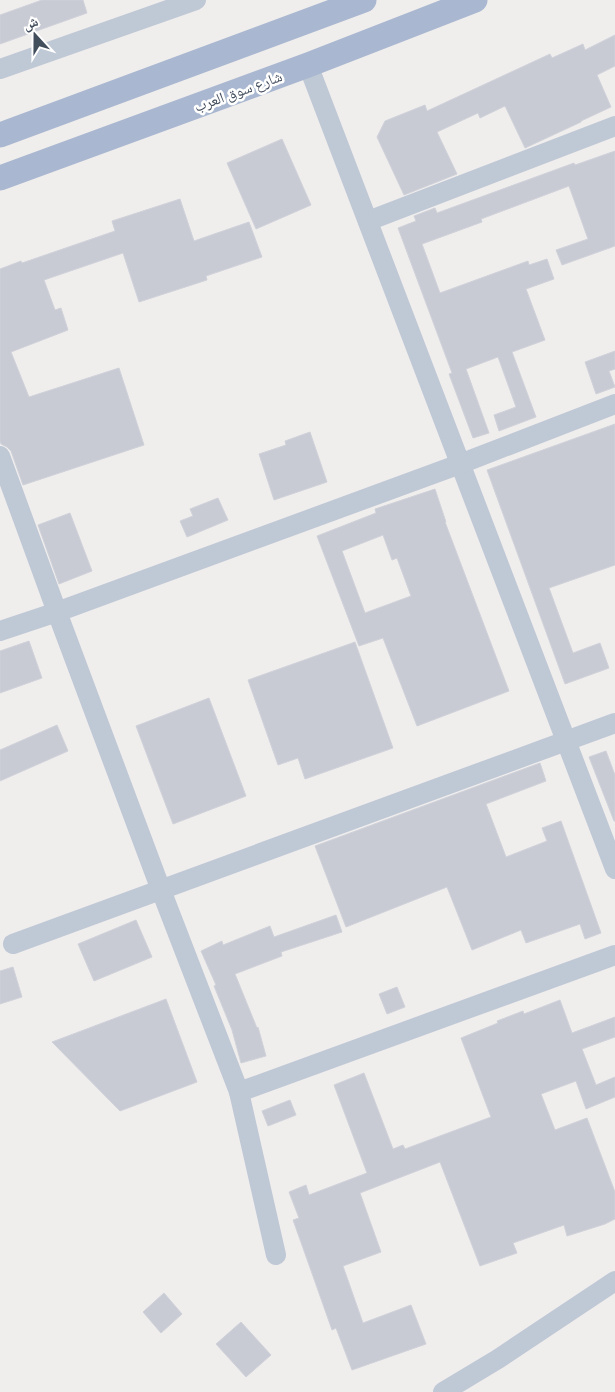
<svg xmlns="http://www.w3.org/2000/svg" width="615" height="1392" font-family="Ubuntu,'Noto Naskh Arabic',sans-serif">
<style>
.building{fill:#c8cbd4;stroke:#d0d2da;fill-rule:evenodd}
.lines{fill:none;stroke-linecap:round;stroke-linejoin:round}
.minor{stroke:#bfc8d5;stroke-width:20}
.major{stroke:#a9b8d0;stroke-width:25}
.labels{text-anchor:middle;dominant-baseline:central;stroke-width:5;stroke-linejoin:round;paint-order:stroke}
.street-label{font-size:15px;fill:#434e5d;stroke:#fff}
</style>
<rect width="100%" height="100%" fill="#f0eded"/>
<g class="building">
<path d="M42,0h41l4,13 -87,31v-29z"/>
<path d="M615,35v31l-18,9 14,32 -30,14v1l-56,26 -20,-42 -25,12 -2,-5 -41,19 20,42 -53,21 -27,-58 8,-16 40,-16 2,6 123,-57 2,4 31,-14 2,6z"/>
<path d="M282,139l29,66 -55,24 -29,-66z"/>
<path d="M615,151v95l-53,19 -6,-15 32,-11 -19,-53 -88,33 1,3 -60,22 18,49 88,-32 1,4 18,-6 7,20 -28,10 19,51 -33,12 24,65 -37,14 -5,-16 22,-8 -18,-50 -32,12 23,64 -16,5 -24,-64 3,-1 -54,-145 18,-7 -2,-5 21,-8 2,5 137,-50 1,2z"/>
<path d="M180,199l14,42 55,-19 13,35 -56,19 1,4 -68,22 -16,-49 -79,27 11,30 6,-2 7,22 -57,22 18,45 90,-29 25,77 -121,40 -12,-34 -4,-4 -6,-3 -1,-3v-172l21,-8 1,2 93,-32 -3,-10z"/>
<path d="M615,351v18l-6,2 6,16 -19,7 -11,-32z"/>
<path d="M615,424v141l-66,23 24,65 27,-10 9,25 -44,16 -78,-214z"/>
<path d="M310,432l17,50 -53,18 -15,-46 27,-9 -1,-4z"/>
<path d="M435,489l11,33h-1l64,169 -92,35 -34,-88 -24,8 -42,-110 59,-23 -1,-4zM383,535l9,25 5,-2 14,38 -46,17 -23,-62z"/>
<path d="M218,498l10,22 -41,17 -7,-16 13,-5 -3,-7z"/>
<path d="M70,513l22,58 -33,13 -21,-59z"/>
<path d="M29,641l13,37 -42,15v-42z"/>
<path d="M355,642l38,106 -88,31 -7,-21 -20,7 -30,-85z"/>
<path d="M209,698l37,98 -73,28 -37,-98z"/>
<path d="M57,725l11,26 -68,30v-31z"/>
<path d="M606,751l9,24v46h-1l-25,-64z"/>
<path d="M540,763l6,18 -60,23 20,53 41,-16 -5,-13 19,-7 40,112 -16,6 -5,-15 -54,19 -5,-13 -49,20 -25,-63 -101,40 -31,-81z"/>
<path d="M336,915l6,17 -61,20 1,4 -47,18 22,54 1,-1 8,29 -25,7 -9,-33 -18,-44 2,-1 -15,-34 21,-10 1,4 47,-19 4,11z"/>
<path d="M136,920l16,37 -58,24 -16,-37z"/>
<path d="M13,967l9,30 -22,7v-33z"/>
<path d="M397,987l8,20 -18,7 -8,-20z"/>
<path d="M166,999l31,83 -77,29 -68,-69z"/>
<path d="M560,1000l12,33 43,-16v20l-33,12 14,36 19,-8v20l-29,12 -10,-28 -35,13 14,36 32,-12 28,74v27l-10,5 -38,12 -3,-11 -51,18 4,10 -37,13 -40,-104 -80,31 21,59 -38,14 20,57 48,-18 15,39 -74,26 -16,-42 -4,2 -18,-51 -21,-59 6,-2 -10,-26 17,-7 3,10 58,-22 -33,-88 30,-12 29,76 10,-4 2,4 86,-32 -30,-79 37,-15 -1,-2 26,-10 1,3z"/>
<path d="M290,1100l6,15 -28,11 -6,-15z"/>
<path d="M164,1293l18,21 -21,19 -18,-21z"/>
<path d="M241,1322l30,33 -25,22 -30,-33z"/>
</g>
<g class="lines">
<g class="minor">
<path d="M308,65l307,804"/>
<path d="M0,69l196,-69"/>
<path d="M368,221l247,-95"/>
<path d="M0,456l57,156 104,278 78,202 37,163"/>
<path d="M0,631l57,-19 403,-148 155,-60"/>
<path d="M13,944l602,-221"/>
<path d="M239,1092l376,-137"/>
<path d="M443,1392l55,-33 117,-78"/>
</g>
<g class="major">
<path d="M0,135l364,-135"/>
<path d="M0,178l308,-113 167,-65"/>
</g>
</g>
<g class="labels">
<g class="street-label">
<text transform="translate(238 91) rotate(-20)">شارع سوق العرب</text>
</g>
</g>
<g transform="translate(35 35) rotate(339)" stroke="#ffffff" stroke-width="4" paint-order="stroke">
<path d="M0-4L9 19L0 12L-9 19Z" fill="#434e5d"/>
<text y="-8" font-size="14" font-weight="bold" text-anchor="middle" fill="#434e5d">ش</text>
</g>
</svg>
:::
WHAT TO DO -
Write out the records word for word. Pictures stay out.

WORKED SOLUTION -
<svg xmlns="http://www.w3.org/2000/svg" width="615" height="1392" font-family="Ubuntu,'Noto Naskh Arabic',sans-serif">
<style>
.building{fill:#c8cbd4;stroke:#d0d2da;fill-rule:evenodd}
.lines{fill:none;stroke-linecap:round;stroke-linejoin:round}
.minor{stroke:#bfc8d5;stroke-width:20}
.major{stroke:#a9b8d0;stroke-width:25}
.labels{text-anchor:middle;dominant-baseline:central;stroke-width:5;stroke-linejoin:round;paint-order:stroke}
.street-label{font-size:15px;fill:#434e5d;stroke:#fff}
</style>
<rect width="100%" height="100%" fill="#f0eded"/>
<g class="building">
<path d="M42,0h41l4,13 -87,31v-29z"/>
<path d="M615,35v31l-18,9 14,32 -30,14v1l-56,26 -20,-42 -25,12 -2,-5 -41,19 20,42 -53,21 -27,-58 8,-16 40,-16 2,6 123,-57 2,4 31,-14 2,6z"/>
<path d="M282,139l29,66 -55,24 -29,-66z"/>
<path d="M615,151v95l-53,19 -6,-15 32,-11 -19,-53 -88,33 1,3 -60,22 18,49 88,-32 1,4 18,-6 7,20 -28,10 19,51 -33,12 24,65 -37,14 -5,-16 22,-8 -18,-50 -32,12 23,64 -16,5 -24,-64 3,-1 -54,-145 18,-7 -2,-5 21,-8 2,5 137,-50 1,2z"/>
<path d="M180,199l14,42 55,-19 13,35 -56,19 1,4 -68,22 -16,-49 -79,27 11,30 6,-2 7,22 -57,22 18,45 90,-29 25,77 -121,40 -12,-34 -4,-4 -6,-3 -1,-3v-172l21,-8 1,2 93,-32 -3,-10z"/>
<path d="M615,351v18l-6,2 6,16 -19,7 -11,-32z"/>
<path d="M615,424v141l-66,23 24,65 27,-10 9,25 -44,16 -78,-214z"/>
<path d="M310,432l17,50 -53,18 -15,-46 27,-9 -1,-4z"/>
<path d="M435,489l11,33h-1l64,169 -92,35 -34,-88 -24,8 -42,-110 59,-23 -1,-4zM383,535l9,25 5,-2 14,38 -46,17 -23,-62z"/>
<path d="M218,498l10,22 -41,17 -7,-16 13,-5 -3,-7z"/>
<path d="M70,513l22,58 -33,13 -21,-59z"/>
<path d="M29,641l13,37 -42,15v-42z"/>
<path d="M355,642l38,106 -88,31 -7,-21 -20,7 -30,-85z"/>
<path d="M209,698l37,98 -73,28 -37,-98z"/>
<path d="M57,725l11,26 -68,30v-31z"/>
<path d="M606,751l9,24v46h-1l-25,-64z"/>
<path d="M540,763l6,18 -60,23 20,53 41,-16 -5,-13 19,-7 40,112 -16,6 -5,-15 -54,19 -5,-13 -49,20 -25,-63 -101,40 -31,-81z"/>
<path d="M336,915l6,17 -61,20 1,4 -47,18 22,54 1,-1 8,29 -25,7 -9,-33 -18,-44 2,-1 -15,-34 21,-10 1,4 47,-19 4,11z"/>
<path d="M136,920l16,37 -58,24 -16,-37z"/>
<path d="M13,967l9,30 -22,7v-33z"/>
<path d="M397,987l8,20 -18,7 -8,-20z"/>
<path d="M166,999l31,83 -77,29 -68,-69z"/>
<path d="M560,1000l12,33 43,-16v20l-33,12 14,36 19,-8v20l-29,12 -10,-28 -35,13 14,36 32,-12 28,74v27l-10,5 -38,12 -3,-11 -51,18 4,10 -37,13 -40,-104 -80,31 21,59 -38,14 20,57 48,-18 15,39 -74,26 -16,-42 -4,2 -18,-51 -21,-59 6,-2 -10,-26 17,-7 3,10 58,-22 -33,-88 30,-12 29,76 10,-4 2,4 86,-32 -30,-79 37,-15 -1,-2 26,-10 1,3z"/>
<path d="M290,1100l6,15 -28,11 -6,-15z"/>
<path d="M164,1293l18,21 -21,19 -18,-21z"/>
<path d="M241,1322l30,33 -25,22 -30,-33z"/>
</g>
<g class="lines">
<g class="minor">
<path d="M308,65l307,804"/>
<path d="M0,69l196,-69"/>
<path d="M368,221l247,-95"/>
<path d="M0,456l57,156 104,278 78,202 37,163"/>
<path d="M0,631l57,-19 403,-148 155,-60"/>
<path d="M13,944l602,-221"/>
<path d="M239,1092l376,-137"/>
<path d="M443,1392l55,-33 117,-78"/>
</g>
<g class="major">
<path d="M0,135l364,-135"/>
<path d="M0,178l308,-113 167,-65"/>
</g>
</g>
<g class="labels">
<g class="street-label">
<text transform="translate(238 91) rotate(-20)">شارع سوق العرب</text>
</g>
</g>
<g transform="translate(35 35) rotate(339)" stroke="#ffffff" stroke-width="4" paint-order="stroke">
<path d="M0-4L9 19L0 12L-9 19Z" fill="#434e5d"/>
<text y="-8" font-size="14" font-weight="bold" text-anchor="middle" fill="#434e5d">ش</text>
</g>
</svg>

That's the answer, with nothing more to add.